The objective of this study reported by Graeme Moyle at the 12th CROI was to compare abacavir with tenofovir when substituted for AZT or d4T with regards to limb fat recovery, change in lipids and control of HIV RNA.
This study was a randomized, open-label, 48-week study of change in limb fat following substitution of AZT or d4T with ABC vs TDF in adults on HAART with moderate to severe lipoatrophy who are naïve to ABC & TDF with a current viral load <50 copies/ml. Limb fat was measured by dual-energy x-ray absorptiometry (DEXA); secondary endpoints included HIV RNA, adverse events, visceral fat mass (by CT Scan), and fasting metabolic parameters. Analysis was performed on an intent-to-treat basis ignoring treatment changes.

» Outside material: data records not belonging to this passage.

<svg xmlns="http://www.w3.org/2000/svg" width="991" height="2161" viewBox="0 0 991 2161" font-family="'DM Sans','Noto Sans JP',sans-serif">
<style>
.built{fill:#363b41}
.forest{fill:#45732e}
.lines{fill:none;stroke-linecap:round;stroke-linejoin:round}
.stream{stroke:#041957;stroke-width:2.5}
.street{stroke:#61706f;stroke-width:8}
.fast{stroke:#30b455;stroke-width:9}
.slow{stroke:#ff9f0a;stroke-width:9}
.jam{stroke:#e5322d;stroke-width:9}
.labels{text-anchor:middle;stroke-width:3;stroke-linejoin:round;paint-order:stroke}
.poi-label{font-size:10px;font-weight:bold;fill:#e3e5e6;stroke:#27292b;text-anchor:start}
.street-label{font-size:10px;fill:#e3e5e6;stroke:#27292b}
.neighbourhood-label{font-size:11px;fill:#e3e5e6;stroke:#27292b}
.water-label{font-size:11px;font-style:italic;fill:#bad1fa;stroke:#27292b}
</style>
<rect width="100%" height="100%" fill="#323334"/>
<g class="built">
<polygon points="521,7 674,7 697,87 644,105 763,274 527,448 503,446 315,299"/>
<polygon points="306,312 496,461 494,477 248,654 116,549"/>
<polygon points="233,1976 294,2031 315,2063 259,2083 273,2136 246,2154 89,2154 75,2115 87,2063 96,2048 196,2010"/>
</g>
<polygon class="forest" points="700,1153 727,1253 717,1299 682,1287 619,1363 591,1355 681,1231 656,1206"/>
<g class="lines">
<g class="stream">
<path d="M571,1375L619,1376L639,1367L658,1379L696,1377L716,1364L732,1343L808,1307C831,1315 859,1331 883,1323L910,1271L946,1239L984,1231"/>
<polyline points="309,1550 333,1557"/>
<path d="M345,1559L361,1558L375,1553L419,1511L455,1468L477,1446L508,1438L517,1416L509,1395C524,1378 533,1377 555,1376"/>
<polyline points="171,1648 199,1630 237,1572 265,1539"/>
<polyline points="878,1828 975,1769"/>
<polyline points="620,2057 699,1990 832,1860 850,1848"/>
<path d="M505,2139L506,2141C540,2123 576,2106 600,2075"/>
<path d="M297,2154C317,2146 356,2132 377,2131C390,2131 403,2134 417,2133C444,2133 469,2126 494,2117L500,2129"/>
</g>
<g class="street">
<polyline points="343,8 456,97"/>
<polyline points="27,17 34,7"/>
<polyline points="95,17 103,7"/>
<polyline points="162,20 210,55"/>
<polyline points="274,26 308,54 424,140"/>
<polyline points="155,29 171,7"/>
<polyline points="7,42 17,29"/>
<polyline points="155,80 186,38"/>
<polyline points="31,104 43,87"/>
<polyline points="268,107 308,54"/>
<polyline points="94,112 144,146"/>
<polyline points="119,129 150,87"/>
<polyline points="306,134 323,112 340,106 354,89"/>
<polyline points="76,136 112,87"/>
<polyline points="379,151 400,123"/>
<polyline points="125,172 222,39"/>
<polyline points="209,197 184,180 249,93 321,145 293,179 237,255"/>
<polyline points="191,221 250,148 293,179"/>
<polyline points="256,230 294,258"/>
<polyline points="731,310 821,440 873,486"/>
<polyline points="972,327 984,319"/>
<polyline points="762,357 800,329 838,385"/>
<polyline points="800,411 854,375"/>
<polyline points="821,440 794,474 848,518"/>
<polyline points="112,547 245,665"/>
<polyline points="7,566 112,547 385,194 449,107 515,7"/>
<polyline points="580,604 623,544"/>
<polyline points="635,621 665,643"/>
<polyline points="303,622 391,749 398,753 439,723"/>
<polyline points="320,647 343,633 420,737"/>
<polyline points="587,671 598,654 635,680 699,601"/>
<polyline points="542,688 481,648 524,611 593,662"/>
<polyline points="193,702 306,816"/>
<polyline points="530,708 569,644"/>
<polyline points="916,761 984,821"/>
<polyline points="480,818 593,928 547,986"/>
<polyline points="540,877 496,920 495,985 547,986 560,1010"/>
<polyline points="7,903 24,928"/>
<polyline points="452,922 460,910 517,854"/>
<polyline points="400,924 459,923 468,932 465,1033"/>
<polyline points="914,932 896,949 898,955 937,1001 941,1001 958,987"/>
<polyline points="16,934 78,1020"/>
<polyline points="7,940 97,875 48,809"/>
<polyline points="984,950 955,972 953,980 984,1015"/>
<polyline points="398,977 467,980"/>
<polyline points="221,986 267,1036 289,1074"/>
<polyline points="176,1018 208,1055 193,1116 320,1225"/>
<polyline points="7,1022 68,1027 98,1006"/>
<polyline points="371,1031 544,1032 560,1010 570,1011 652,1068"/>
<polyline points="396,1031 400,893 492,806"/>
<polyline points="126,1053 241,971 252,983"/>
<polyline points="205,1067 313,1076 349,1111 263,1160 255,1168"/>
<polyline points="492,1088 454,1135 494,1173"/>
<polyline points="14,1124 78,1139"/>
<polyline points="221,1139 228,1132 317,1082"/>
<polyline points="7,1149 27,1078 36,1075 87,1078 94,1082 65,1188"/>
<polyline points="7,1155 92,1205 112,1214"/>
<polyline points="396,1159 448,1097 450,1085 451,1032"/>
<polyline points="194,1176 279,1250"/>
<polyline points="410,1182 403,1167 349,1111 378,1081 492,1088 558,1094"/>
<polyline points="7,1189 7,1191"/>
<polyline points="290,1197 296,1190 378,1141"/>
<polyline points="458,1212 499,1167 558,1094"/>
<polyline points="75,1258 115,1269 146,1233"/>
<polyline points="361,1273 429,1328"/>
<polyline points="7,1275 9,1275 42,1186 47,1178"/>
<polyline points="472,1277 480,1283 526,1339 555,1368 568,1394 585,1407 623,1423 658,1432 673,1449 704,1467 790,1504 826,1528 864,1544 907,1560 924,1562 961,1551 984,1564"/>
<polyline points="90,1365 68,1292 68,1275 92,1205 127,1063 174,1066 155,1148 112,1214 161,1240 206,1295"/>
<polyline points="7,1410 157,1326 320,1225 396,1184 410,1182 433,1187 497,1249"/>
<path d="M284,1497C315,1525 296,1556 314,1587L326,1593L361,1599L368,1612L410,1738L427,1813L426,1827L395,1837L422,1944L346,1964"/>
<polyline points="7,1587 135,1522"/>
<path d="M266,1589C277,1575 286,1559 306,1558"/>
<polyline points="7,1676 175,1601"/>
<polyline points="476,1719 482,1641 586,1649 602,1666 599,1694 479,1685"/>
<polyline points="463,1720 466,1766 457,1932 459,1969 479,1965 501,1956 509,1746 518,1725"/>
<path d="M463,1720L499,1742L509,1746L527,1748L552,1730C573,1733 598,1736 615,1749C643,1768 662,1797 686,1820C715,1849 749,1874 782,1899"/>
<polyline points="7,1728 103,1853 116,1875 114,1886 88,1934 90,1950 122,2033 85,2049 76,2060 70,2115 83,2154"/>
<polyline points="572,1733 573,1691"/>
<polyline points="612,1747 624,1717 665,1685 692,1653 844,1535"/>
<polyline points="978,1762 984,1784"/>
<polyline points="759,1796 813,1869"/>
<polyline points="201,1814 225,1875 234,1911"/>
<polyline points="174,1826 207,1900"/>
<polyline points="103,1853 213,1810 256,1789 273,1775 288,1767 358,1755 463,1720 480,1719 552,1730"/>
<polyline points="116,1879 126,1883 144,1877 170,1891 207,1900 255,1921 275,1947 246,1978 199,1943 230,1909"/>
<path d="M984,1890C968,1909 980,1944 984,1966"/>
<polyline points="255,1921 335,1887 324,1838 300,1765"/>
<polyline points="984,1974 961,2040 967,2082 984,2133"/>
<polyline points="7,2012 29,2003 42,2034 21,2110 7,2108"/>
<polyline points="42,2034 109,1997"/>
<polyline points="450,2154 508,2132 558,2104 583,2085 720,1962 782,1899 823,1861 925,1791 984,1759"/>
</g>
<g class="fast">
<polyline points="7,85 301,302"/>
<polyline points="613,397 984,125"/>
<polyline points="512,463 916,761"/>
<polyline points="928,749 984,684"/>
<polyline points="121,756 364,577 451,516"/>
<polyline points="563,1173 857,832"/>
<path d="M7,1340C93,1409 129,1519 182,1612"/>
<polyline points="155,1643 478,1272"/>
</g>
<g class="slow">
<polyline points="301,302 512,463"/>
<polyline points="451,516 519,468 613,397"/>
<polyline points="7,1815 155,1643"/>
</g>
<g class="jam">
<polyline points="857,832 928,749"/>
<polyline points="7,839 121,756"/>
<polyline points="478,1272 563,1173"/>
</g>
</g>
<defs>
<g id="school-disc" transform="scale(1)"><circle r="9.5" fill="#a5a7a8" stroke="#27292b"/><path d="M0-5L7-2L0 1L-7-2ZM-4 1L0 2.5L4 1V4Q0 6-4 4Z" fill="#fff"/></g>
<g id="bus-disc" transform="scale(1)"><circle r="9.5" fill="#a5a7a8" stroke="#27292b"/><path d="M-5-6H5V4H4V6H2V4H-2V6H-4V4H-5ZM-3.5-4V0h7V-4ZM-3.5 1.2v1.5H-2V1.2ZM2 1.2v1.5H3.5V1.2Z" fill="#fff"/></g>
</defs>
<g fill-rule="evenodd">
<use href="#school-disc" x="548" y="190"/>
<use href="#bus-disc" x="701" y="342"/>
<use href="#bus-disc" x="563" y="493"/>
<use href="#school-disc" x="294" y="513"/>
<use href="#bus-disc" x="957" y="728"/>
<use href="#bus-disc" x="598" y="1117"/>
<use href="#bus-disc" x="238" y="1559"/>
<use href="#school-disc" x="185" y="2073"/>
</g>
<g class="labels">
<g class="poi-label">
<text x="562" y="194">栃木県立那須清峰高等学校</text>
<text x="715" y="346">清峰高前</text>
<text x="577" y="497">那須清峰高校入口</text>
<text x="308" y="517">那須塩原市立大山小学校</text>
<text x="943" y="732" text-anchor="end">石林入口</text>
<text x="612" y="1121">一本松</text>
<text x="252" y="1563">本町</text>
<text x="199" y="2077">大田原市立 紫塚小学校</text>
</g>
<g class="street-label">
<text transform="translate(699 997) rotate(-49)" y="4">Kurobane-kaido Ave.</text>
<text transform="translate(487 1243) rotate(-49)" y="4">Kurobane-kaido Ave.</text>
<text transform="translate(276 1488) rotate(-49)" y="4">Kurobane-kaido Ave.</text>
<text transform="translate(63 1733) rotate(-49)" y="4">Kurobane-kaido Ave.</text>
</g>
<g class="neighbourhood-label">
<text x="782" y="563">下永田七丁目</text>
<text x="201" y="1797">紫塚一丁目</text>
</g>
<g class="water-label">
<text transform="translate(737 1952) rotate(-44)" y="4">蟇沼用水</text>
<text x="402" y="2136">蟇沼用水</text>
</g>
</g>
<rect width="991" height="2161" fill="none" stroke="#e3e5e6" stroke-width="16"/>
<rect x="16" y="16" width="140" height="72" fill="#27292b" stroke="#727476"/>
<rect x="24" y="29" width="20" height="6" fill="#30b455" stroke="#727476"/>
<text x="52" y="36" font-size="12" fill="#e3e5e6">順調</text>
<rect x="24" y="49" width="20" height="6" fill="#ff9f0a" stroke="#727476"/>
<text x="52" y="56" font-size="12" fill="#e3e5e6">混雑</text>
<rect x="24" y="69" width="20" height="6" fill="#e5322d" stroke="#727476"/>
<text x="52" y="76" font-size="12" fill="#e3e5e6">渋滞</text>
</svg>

105 patients were randomized receiving d4T (n=71) or AZT (n=34): 53 to ABC, 52 to TDF. Limb fat mass was similar at baseline (mean: 3.7 kg in ABC & 3.9 kg in TDF). At week 48 there was a significant increase in limb fat in both groups from baseline values (p<0.01) but no difference between drug arms. Similar changes in visceral fat and subcutaneous fat by CT were observed. Virological suppression was similarly maintained between both groups. Discontinuation of of ABC was more common (n=6, including 3 hypersensitivity reactions) than TDF (n=1). Mean changes in total cholesterol, LDL, & triglycerides were 0.31, 0.10, and 0.46 mmol/L with ABC and -0.46, 0.25, and 0.49 mmol/L with TDF. Changes in each parameter through week 48 significantly favored TDF (p=0.01, 0.05, & 0.01, respectively). No significant difference between treatment groups observed in changes in bone mineral density scores by DEXA but there was a trend of BMD decline in TDF group.